ESTRATTO:
Gli affari d’oro di JP Morgan e Banca di Francia

Il ruolo dei consulenti di BlackRock negli stress test della Bce non è l’unico azzardo (non solo morale) in cui è incappato l’Eurosistema. Anzi, sembra quasi il minore: quella dei contratti in conflitto di interesse tra banche centrali e grandi gruppi finanziari americani, sembra essere infatti una pratica più diffusa di quanto già sembrasse non solo a Francoforte, ma anche tra i grandi soci del club dell’Eurozona. Basti pensare alla Banca Centrale di Francia, che in questa giostra di incongruenze si sta rivelando come uno dei migliori esempi negativi: non solo usa BlackRock come consulente tecnico per gli esercizi di tenuta patrimoniale del sistema bancario nazionale, ma lascia che le stesse banche esaminate si affidino alla consulenza di BlackRock proprio per superare quegli esami. E come se non bastasse, è ora venuta a galla una storia persino più grottesca: una società mista costituita riservatamente dalla banca centrale francese con JP Morgan, la più importante conglomerata bancaria e finanziaria americana presente in Francia. I due partner entreranno insieme non solo nel business della custodia e gestione attiva delle riserve auree sovrane estere, ma persino in quello dei depositi d’oro delle «Bullion Banks» per le loro operazioni di trading e di «Gold Lease» (affitto dei lingotti) per fini speculativi. In altre parole, tra settembre e ottobre scorsi, cioè nel momento più critico delle trattive tra Ue e Inghilterra sulla Brexit e pochi mesi dopo che Parigi era stata scelta per sostituire Londra come nuova sede dell’Autorità Bancaria Europea, governo e autorità monetaria francesi si sono accordati con JP Morgan per soffiare alla City la leadership sul mercato europeo dell’oro nel dopo-Brexit. In questo caso, il conflitto di interessi è addirittura doppio: oltre a fare affari con un soggetto vigilato dall’authority nazionale, la Francia è riuscita a inserire il proprio interesse in un negoziato in cui rappresenta interessi generali: se Londra perderà il mercato dei derivati e la custodia dell’oro sovrano, Parigi è già in prima fila per spartirselo con gli americani di JP Morgan.

ESTRATTO DEI DATI:
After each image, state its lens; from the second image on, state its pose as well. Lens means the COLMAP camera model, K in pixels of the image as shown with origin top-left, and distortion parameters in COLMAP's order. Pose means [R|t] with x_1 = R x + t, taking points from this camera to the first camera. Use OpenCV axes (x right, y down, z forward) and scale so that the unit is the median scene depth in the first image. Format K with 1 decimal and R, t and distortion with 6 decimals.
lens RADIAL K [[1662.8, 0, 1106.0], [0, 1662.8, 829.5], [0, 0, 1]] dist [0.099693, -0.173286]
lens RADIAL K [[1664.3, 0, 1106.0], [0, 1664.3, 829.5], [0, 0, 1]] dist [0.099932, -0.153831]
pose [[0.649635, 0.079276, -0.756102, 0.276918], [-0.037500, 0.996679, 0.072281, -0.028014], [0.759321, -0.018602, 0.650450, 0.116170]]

IL TUO COMPITO:
Traduci in inglese questa frase dell'estratto: «Il ruolo dei consulenti di BlackRock negli stress test della Bce non è l’unico azzardo (non solo morale) in cui è incappato l’Eurosistema.» Le righe non hanno alcun ruolo in questo esercizio.

SOLUZIONE SCRITTA:
The role of BlackRock's consultants in the ECB stress tests is not the only hazard (and not only a moral one) that the Eurosystem has run into.